The Feminine Genius of Catholic
Theology
Matthew Levering
T. & T. Clark £16.99
(978-0-567-19686-6)
Church Times Bookshop £15.30 (Use code
CT226 )
MATTHEW LEVERING is Professor of Theology at the University of
Dayton in the United States. He is a former student of Professor
Susan Keefe at Duke Divinity School, to whom he dedicates his book;
a fan of George Eliot, the author of Middlemarch; and the
devout son of his influential mother, Patty Levering.
Rather than write individual chapters on his principal
witnesses, he chooses to examine the teachings and example of true
greats from the Catholic tradition by looking at their contribution
to our understanding of theology. There are chapters on God the
Trinity, Jesus Christ, creation and providence, sin, sacraments,
the Church, the virtues, Mary and the saints, prayer and eternal
life. To examine these, he draws on the well-known Egeria,
Hildegard, Elisabeth of Schönau, Mechtilde, Julian, the Catherines
(of Siena and of Genoa), the Teresas (of Avila, Lisieux, and
Calcutta), and the less well-known Gertrud the Great of Helfta,
Angela of Foligno, Maria Faustina Kowalska, and, engagingly, Edith
Stein.

Task instructions:
A. Answer these questions about the book review:
(i) At which university is Matthew Levering Professor of Theology?
(ii) To whom does he dedicate his book?
(iii) Which two Catherines does he draw on?
B. Write out the book review again, beginning at the words "The Feminine Genius" and stopping after "mother, Patty Levering.", with "fan" changed to "admirer".
C. Continue the book review from its final sentence.

Input data:
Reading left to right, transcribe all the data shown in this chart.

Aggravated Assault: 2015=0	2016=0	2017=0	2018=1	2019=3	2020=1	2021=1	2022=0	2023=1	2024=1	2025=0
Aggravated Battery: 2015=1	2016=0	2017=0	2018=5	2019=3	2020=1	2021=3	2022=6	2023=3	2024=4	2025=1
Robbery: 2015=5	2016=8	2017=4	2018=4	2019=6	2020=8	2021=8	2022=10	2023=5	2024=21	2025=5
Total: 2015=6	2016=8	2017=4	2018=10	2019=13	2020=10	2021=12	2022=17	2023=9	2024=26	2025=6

Answers by item number:
A.
(i) The University of Dayton
(ii) Professor Susan Keefe
(iii) Catherine of Siena and Catherine of Genoa

B.
The Feminine Genius of Catholic
Theology
Matthew Levering
T. & T. Clark £16.99
(978-0-567-19686-6)
Church Times Bookshop £15.30 (Use code
CT226 )
MATTHEW LEVERING is Professor of Theology at the University of
Dayton in the United States. He is a former student of Professor
Susan Keefe at Duke Divinity School, to whom he dedicates his book;
a admirer of George Eliot, the author of Middlemarch; and the
devout son of his influential mother, Patty Levering.

C.
His interest is in their teaching rather than biographical
detail; and in the content of their writings rather than their
spirituality.
At the end of each of his chapters, Levering gives us a
"conclusion": a résumé of the contents of each chapter. This is
where the truly Roman Catholic identity of his text shines through.
He is loyal to the core: loyal to his Church, and loyal to all that
is best in it; but is he loyal to his sources?
He knows them really well, and shows real skill in laying out
their ideas. But does he admit any shadow of conflict, any sense
that virtue for women is different from virtue for men; for it may
involve standing up to authority, questioning the tradition,
refusing subjugation, and pushing the boundaries? For that, he
might have needed a chapter on the Holy Spirit, but that could have
been too dangerous.
In fairness, he has produced a book on the "feminine genius" of
Catholic women, and it is nice to have their contribution to
theology acknowledged so generously. The term was invented by Pope
John Paul II, and can be seen as opposed to any nasty feminist
genius. Perhaps this explains why the 17th-century Englishwoman
Mary Ward, who understood the "Discernment of Spirits", is not on
his A-list.
Lavinia Byrne is a writer and broadcaster.